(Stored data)
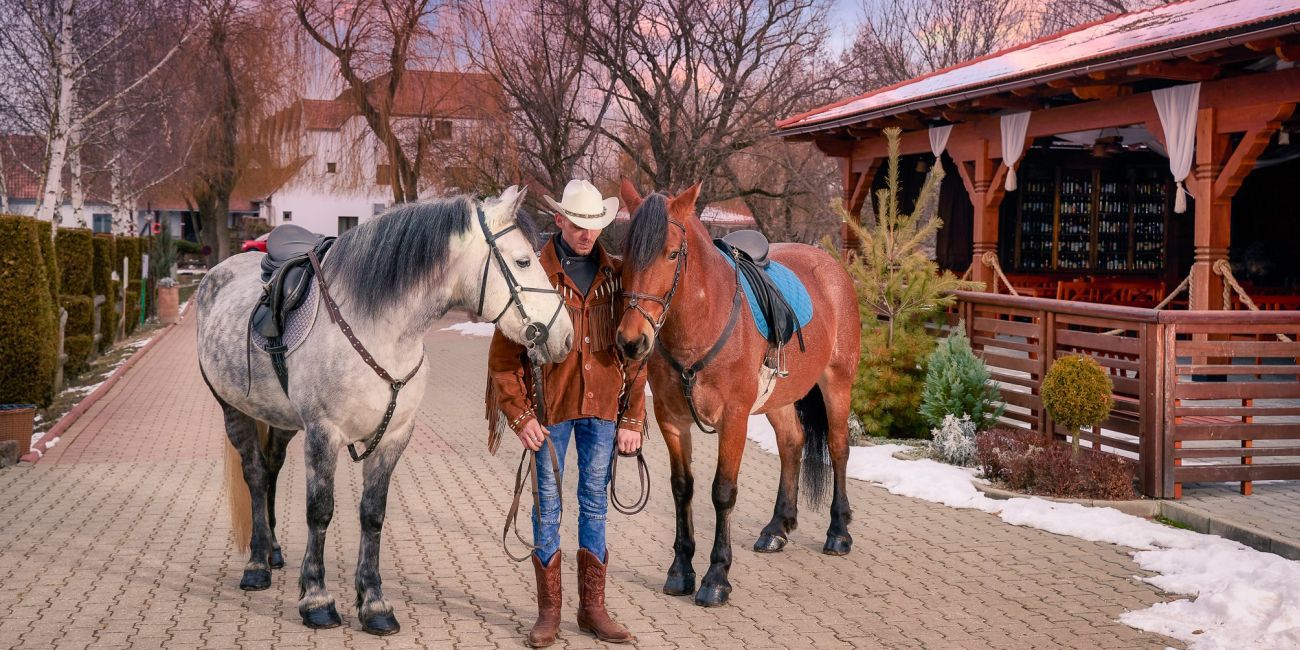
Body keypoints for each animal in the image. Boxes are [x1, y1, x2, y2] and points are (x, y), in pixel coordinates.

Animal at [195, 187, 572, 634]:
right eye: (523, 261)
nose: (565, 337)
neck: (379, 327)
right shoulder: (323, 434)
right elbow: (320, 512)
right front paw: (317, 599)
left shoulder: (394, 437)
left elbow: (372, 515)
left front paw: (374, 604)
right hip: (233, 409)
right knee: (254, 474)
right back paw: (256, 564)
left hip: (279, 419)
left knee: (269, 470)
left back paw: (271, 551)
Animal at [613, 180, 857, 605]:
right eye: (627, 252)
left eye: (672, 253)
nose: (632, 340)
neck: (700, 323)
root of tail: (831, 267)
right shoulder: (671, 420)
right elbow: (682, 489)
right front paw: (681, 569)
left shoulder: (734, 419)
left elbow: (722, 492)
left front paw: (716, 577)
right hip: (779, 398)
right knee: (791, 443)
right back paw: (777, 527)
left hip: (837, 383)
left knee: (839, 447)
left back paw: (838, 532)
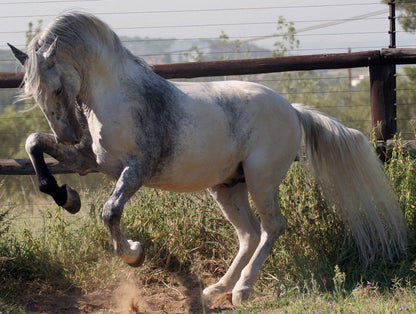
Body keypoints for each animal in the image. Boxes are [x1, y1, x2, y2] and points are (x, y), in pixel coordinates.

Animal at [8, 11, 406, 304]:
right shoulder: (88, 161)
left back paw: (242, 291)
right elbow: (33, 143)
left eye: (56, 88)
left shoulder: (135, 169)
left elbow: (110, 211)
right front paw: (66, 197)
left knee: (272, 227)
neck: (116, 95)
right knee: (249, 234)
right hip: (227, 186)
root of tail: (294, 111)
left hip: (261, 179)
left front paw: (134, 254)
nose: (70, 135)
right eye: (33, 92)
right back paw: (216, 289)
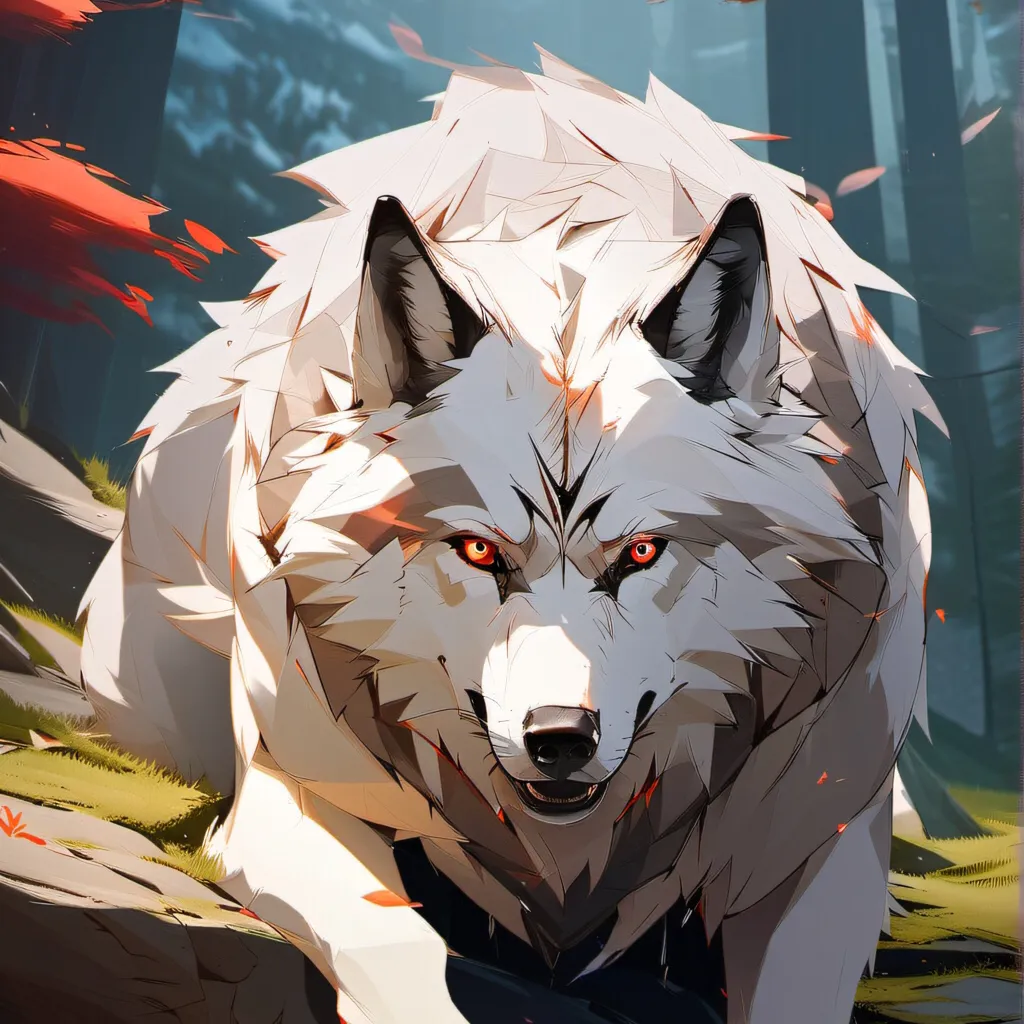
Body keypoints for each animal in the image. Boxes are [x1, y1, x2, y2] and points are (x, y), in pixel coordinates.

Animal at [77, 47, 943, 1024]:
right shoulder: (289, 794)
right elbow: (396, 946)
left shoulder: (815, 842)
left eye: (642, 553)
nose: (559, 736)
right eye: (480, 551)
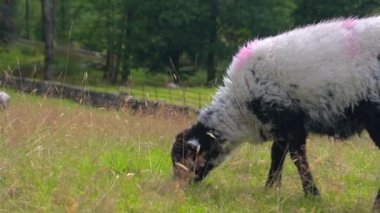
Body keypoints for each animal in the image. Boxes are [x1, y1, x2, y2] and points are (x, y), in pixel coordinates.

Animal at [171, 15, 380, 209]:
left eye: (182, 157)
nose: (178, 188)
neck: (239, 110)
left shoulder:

==

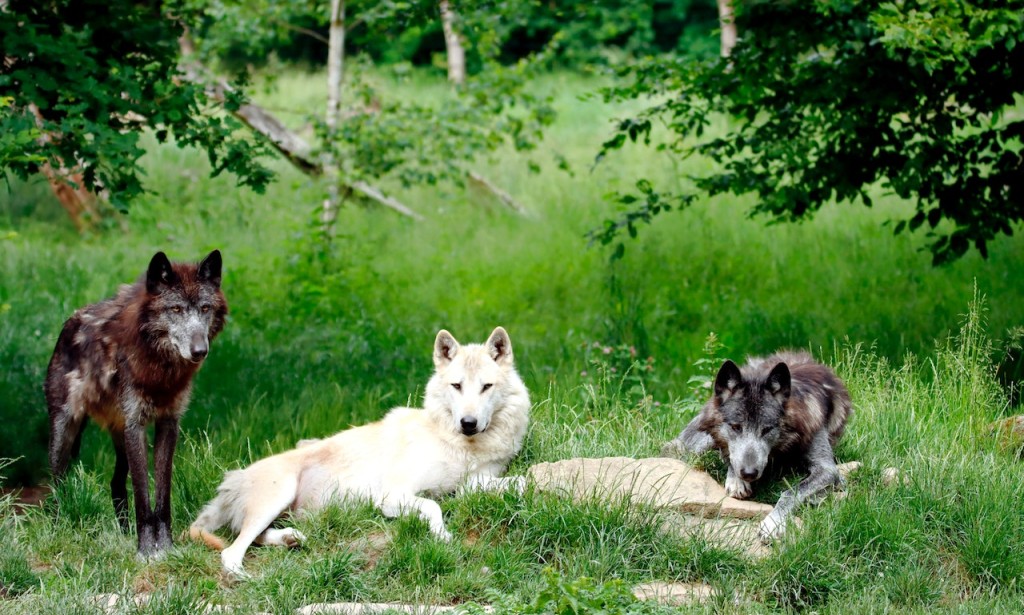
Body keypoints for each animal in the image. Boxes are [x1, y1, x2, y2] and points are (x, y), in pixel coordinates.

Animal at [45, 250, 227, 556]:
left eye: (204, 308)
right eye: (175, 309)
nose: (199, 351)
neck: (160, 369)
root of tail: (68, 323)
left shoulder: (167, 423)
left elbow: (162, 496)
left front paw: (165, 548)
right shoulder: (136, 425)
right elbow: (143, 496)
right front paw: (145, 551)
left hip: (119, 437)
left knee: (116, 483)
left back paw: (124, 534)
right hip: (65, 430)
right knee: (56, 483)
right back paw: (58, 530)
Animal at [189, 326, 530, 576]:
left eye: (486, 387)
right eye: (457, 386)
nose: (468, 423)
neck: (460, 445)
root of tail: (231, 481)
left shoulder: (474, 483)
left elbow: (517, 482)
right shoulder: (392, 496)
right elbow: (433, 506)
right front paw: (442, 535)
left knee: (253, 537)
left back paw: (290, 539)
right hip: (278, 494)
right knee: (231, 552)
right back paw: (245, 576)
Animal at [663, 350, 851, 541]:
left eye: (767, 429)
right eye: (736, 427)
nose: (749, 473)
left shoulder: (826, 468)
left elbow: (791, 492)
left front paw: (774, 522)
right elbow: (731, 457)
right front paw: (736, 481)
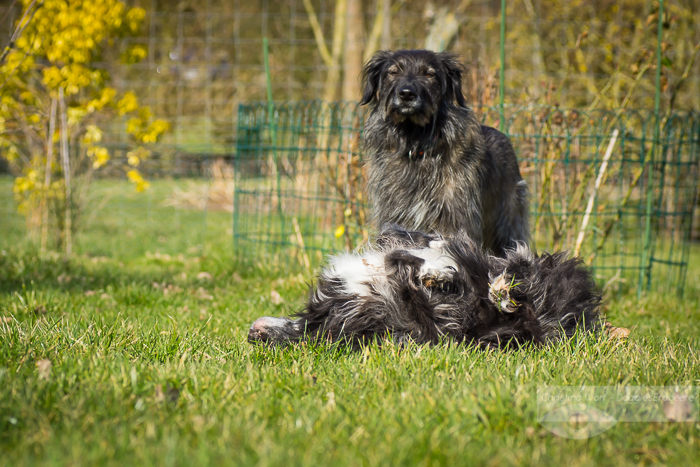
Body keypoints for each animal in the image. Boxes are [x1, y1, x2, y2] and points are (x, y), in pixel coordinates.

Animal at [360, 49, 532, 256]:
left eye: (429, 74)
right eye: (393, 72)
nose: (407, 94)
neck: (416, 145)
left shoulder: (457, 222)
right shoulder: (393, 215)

> **WORK ITEM**:
Look above for the line with "right front paw: (145, 551)" and the line with "right shoulder: (392, 496)", and reproduce exactly those two lines plus every line between, nothing more.

> **SOLUTION**:
right front paw: (145, 551)
left hip: (119, 437)
left knee: (116, 483)
left back paw: (124, 534)
right hip: (65, 430)
right knee: (56, 483)
right back paw: (58, 530)
Animal at [189, 326, 530, 576]:
left eye: (486, 387)
right eye: (457, 386)
nose: (468, 423)
neck: (460, 445)
root of tail: (231, 481)
left shoulder: (474, 483)
left elbow: (517, 482)
right shoulder: (392, 496)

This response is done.